A new paradigm unfolds as asset managers demand companies greater ESG transparency

Asset managers and younger age groups are driving the change to a more sustainable financial sector. As the second decade of the XXI century has now officially began, people are eager to rethink the very purpose of the current economic system.

In October 2019, the UK passed a law that requires pension funds to take into consideration Environmental, Social and Governance (ESG) issues in their investment decisions. Among the ranks of agitators calling for reforms in the financial sectors, there is an increased number of asset managers.

They have long been considered as driven only by financial performances, but more and more asset managers are joining the ranks of activists pushing for governance reforms and environmental disclosure. In response to pressure from clients, public opinion and politicians, they are pouring resources to hire staff and upgrade technology to gain knowledge and competence in ethical investing, as well as they are lobbying boards to implement ESG-oriented policies.

For instance, listed businesses face severe shareholders’ scrutiny, and executives’ pay has been by far the hottest debate. According to Proxy Insight, there were investors’ revolts over pay at 33 of the UK’s 350 biggest listed companies in 2019, up from 22 in 2014. Similarly, S&P 500 in the US shows that revolts over executives’ pay have risen by 75% since 2014. In 2019, average support for human rights proposals (a sub-category of Social issues) increased by 15% from 2018.

There are other signs marking a shift to ESG-oriented investments. Union Investment, Germany 3rd largest asset manager, sold mining company Vale‘s shares after a dam collapse in Brazil that killed 272 in January, 2019. Moreover, Norway’s $1tn oil fund dumped security company G4S, after it had found that company’s migrant workers in the Middle East suffered harassments, passport confiscation and extremely low wages.

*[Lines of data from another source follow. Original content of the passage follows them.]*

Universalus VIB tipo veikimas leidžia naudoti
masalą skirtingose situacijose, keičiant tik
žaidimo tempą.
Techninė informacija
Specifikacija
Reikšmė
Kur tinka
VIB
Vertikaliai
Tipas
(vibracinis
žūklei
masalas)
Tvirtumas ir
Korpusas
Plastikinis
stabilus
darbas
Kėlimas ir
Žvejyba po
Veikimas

Young people are also pathing the way to a more sustainable financial sector. The activist and environmentalists Greta Thunberg was nominated Times 2019 person of the year. Despite her young age, she is the living proof that future generations are not sitting in silence watching current leaders tearing their hopes and dreams apart. Instead, they are stepping up to stop leaders messing around with their future. As Cerulli Associates highlights, more than two third of under 30 investors would prefer their investment to have a positive and environmental impact.

As Sarah Wilson, chief executive of UK proxy advisory firm Minerva, puts it “fund managers were taught to think narrowly, non the paradigm has been broken”.